The night my family returned from our off-the-grid vacation, my teen downloaded Pokémon Go and raced out of the house. For those of you less inclined to experience new fads, this is an “augmented reality” game based on the card game and video games. The goal is to collect and strengthen Pokémon, cute cartoon creatures that will battle in gyms. My daughter soon returned, excited, and ventured out multiple times over the next day.
I sat at home, reading alarmist articles about the privacy risks of the game. I did the Mom thing, imagining my daughter’s movements being tracked by a sociopath who enticed her into his lair with a Charizard.
I read her headlines about people falling off cliffs, a crowd stampeding through Central Park in search of a Vaporeon, and a homeowner who mistook players for burglars and shot at them.
It all changed with the egg
For me, it all changed with the egg. One morning, my teen acquired an egg that would hatch after she walked 10 kilometers. I offered to carry her phone on my walks.
“That’s cheating,” she said. So I invited her to walk with me. She said yes. I eagerly set off with my teen, deciding I would protect her from walking into the path of a bicyclist, crossing a street without looking both ways, or catapulting off the river bluff.
“Look, a hawk!” I said. “I don’t see a Spearow,” she replied, thinking I referred to the game.
Along our walk, I became curious. She showed me how to aim the camera and swipe a ball at the cartoon animal. I would have caught two Pidgeys, but the game repeatedly crashed on her hand-me-down phone. We strolled and chatted each time she needed to reload the app.
After a few miles of her walking, the teen with eyes fixed on the phone, and I pointing out the trees, birds, and flowers, I wanted a turn. My teen informed me that she already installed the app on my phone and all I had to do was sign in. I did. The user names Momma, Mom, and Mother were not options, but SneerVictim was available.
Watching our surroundings
I appreciated the game’s reminder to be aware of my surroundings and quickly grabbed a Weedle and a Charmander. We walked side by side with our phones up.
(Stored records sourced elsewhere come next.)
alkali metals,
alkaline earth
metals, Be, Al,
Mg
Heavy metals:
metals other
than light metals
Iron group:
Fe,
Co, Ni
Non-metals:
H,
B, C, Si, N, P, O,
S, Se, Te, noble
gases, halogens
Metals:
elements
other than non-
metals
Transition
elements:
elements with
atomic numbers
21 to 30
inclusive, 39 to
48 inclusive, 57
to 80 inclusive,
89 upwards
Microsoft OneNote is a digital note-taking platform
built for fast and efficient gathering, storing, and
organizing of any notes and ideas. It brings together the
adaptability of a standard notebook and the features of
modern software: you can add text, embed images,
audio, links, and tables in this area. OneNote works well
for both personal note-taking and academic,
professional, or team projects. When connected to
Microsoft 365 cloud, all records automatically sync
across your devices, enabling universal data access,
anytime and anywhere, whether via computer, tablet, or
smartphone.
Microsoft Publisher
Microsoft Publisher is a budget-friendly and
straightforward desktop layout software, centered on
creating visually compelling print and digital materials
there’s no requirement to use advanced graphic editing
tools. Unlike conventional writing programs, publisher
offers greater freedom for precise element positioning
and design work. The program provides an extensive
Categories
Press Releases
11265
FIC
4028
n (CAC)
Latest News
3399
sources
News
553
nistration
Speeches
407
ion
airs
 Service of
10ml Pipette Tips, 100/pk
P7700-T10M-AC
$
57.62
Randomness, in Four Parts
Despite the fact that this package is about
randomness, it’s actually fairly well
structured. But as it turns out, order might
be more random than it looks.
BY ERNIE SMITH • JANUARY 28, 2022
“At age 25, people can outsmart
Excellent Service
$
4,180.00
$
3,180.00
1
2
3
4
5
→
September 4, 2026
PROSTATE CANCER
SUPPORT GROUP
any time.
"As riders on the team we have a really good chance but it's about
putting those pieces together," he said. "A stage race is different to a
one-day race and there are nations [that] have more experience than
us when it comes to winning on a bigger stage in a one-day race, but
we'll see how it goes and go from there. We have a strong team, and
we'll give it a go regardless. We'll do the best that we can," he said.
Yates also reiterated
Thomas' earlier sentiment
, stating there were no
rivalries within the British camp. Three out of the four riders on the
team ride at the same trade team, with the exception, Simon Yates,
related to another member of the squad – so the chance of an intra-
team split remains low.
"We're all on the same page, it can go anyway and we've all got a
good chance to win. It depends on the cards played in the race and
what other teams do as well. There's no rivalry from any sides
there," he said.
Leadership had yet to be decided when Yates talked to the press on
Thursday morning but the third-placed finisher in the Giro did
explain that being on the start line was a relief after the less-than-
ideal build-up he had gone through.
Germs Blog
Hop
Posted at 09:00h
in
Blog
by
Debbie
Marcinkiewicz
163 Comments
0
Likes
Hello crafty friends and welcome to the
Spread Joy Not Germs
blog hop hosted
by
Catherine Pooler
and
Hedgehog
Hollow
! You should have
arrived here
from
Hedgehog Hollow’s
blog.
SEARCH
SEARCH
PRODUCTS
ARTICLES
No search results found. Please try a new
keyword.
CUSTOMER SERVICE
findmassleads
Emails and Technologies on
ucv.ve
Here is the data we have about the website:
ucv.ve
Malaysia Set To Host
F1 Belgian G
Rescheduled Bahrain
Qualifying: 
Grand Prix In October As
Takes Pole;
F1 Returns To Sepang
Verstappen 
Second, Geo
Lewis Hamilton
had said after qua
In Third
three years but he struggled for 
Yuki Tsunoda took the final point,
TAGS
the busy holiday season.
It turned out I was lousy at flicking my pokéballs at targets, often veering too far to the left, though I always succeeded after a dozen attempts.
If I left the app open in my pocket, the game still credited me with the walking distance needed to hatch my eggs. My teen alerted me when a Pokémon, Pokéstop, or gym appeared. I taught her that she could put her phone on vibrate and both see nature and know when something interesting happened in the virtual world. We enjoyed the views and discussed politics, with occasional interruptions.
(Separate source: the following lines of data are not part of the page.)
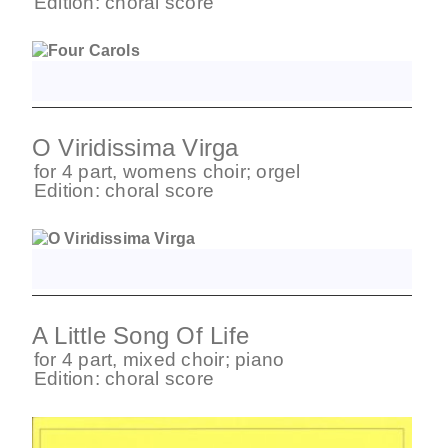
Edition:
choral score
O Viridissima Virga
for
4 part
,
womens choir
;
orgel
Edition:
choral score
A Little Song Of Life
for
4 part
,
mixed choir
;
piano
Edition:
choral score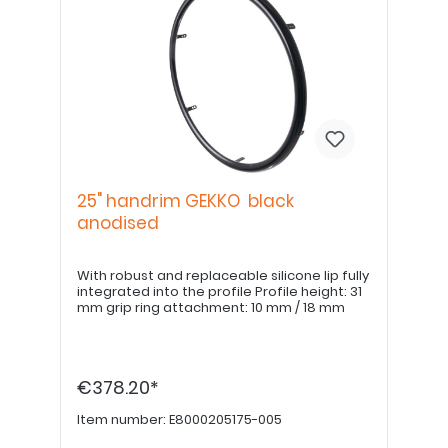
25" handrim GEKKO black
anodised
With robust and replaceable silicone lip fully
integrated into the profile Profile height: 31
mm grip ring attachment: 10 mm / 18 mm
€378.20*
Item number:
E8000205175-005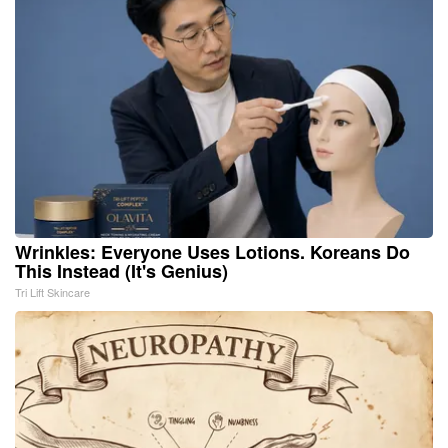
Wrinkles: Everyone Uses Lotions. Koreans Do
This Instead (It's Genius)
Tri Lift Skincare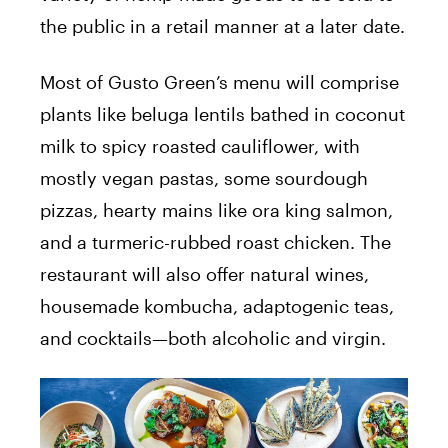
the public in a retail manner at a later date.
Most of Gusto Green’s menu will comprise
plants like beluga lentils bathed in coconut
milk to spicy roasted cauliflower, with
mostly vegan pastas, some sourdough
pizzas, hearty mains like ora king salmon,
and a turmeric-rubbed roast chicken. The
restaurant will also offer natural wines,
housemade kombucha, adaptogenic teas,
and cocktails—both alcoholic and virgin.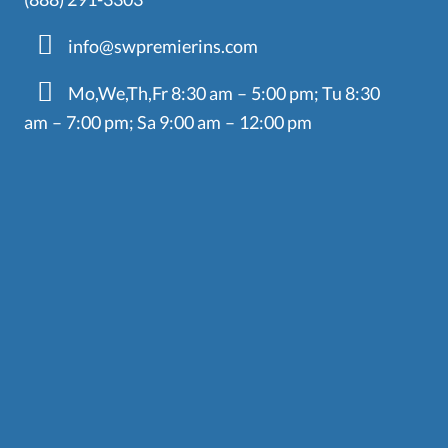
info@swpremierins.com
Mo,We,Th,Fr 8:30 am – 5:00 pm; Tu 8:30
am – 7:00 pm; Sa 9:00 am – 12:00 pm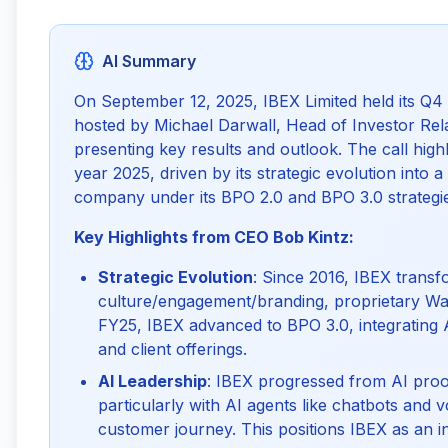
AI Summary
On September 12, 2025, IBEX Limited held its Q4 
hosted by Michael Darwall, Head of Investor Rel
presenting key results and outlook. The call high
year 2025, driven by its strategic evolution into 
company under its BPO 2.0 and BPO 3.0 strategi
Key Highlights from CEO Bob Kintz:
Strategic Evolution
: Since 2016, IBEX transf
culture/engagement/branding, proprietary Wav
FY25, IBEX advanced to BPO 3.0, integrating A
and client offerings.
AI Leadership
: IBEX progressed from AI proo
particularly with AI agents like chatbots and
customer journey. This positions IBEX as an in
I realized this game was just the beginning of life in dual worlds – the virtual and the real. It was time to pay attention.
That afternoon, I needed a few things from the store and my teen eagerly walked with me. We went out of our way, as she had just advanced to level five and wanted to join the yellow gym located in the parking lot of the library. She explained that people choose to ally with either the red, yellow, or blue gyms and then leave powerful Pokémon there to defend the gym. Unfortunately, her phone crashed.
Advanced to Level 5
Since my iPhone 6 never crashed or froze while we played, I advanced to Level 5 while entering the library’s lobby. In the air conditioning, I learned how to transfer Pidgey into some kind of candy that would allow me to evolve one into a Pidgeot, a Pokémon worthy of defending a gym.
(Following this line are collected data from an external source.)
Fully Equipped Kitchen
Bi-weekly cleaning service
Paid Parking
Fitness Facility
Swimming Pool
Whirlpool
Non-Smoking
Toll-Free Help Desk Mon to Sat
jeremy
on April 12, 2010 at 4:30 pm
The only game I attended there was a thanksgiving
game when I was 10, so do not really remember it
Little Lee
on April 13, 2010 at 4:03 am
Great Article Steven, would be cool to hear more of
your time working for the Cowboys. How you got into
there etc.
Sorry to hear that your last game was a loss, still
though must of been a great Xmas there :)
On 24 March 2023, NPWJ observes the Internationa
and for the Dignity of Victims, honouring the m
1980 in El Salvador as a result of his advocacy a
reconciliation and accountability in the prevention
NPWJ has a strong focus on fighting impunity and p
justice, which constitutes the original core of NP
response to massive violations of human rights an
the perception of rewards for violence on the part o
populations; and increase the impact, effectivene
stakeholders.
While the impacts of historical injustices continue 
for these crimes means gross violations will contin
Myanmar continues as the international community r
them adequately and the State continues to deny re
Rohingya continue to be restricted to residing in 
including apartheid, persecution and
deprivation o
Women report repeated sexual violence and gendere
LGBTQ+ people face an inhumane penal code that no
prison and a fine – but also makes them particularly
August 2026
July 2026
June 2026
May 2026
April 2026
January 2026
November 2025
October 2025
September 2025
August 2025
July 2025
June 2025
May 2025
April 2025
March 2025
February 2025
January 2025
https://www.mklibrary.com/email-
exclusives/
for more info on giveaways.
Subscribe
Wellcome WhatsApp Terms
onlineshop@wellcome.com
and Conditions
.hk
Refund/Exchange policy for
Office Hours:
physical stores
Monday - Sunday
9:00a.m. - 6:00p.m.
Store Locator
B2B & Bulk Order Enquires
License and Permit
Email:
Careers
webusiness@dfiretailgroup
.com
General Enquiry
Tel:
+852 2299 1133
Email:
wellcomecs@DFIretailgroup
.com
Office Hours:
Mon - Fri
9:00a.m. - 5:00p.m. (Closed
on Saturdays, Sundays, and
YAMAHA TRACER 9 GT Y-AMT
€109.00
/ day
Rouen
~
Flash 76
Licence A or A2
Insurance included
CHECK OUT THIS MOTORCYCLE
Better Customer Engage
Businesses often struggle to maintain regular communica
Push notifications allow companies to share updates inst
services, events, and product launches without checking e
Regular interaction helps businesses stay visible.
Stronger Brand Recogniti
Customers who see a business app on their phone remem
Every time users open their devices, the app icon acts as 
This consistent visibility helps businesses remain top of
We browsed the books, did our shopping, and started home. On the way, I captured a Pidgeot. This was a big deal. My daughter’s game crashed and she lost it. After dinner that night, she set off on her own and endured the phone crashing three more times. My not-very-materialistic teen sneered and complained that her phone was too old. My husband wondered about updating her iOS system and I worried about potential demands for a new phone.
She made her move.
“Wait,” she said. “Can I borrow your phone, Mom?” Soon she logged into her game account on my phone and took off. She returned 20 minutes later, happily reporting that she caught five Pokémon, joined a yellow gym, and having walked 10 kilometers today, she had hatched a Jynx.
In one day, my couch potato teen walked 10 kilometers, spent hours talking to me, and only sent one sneer my way.
Kathy Kerr is a former educator and a freelance writer who lives in St. Paul.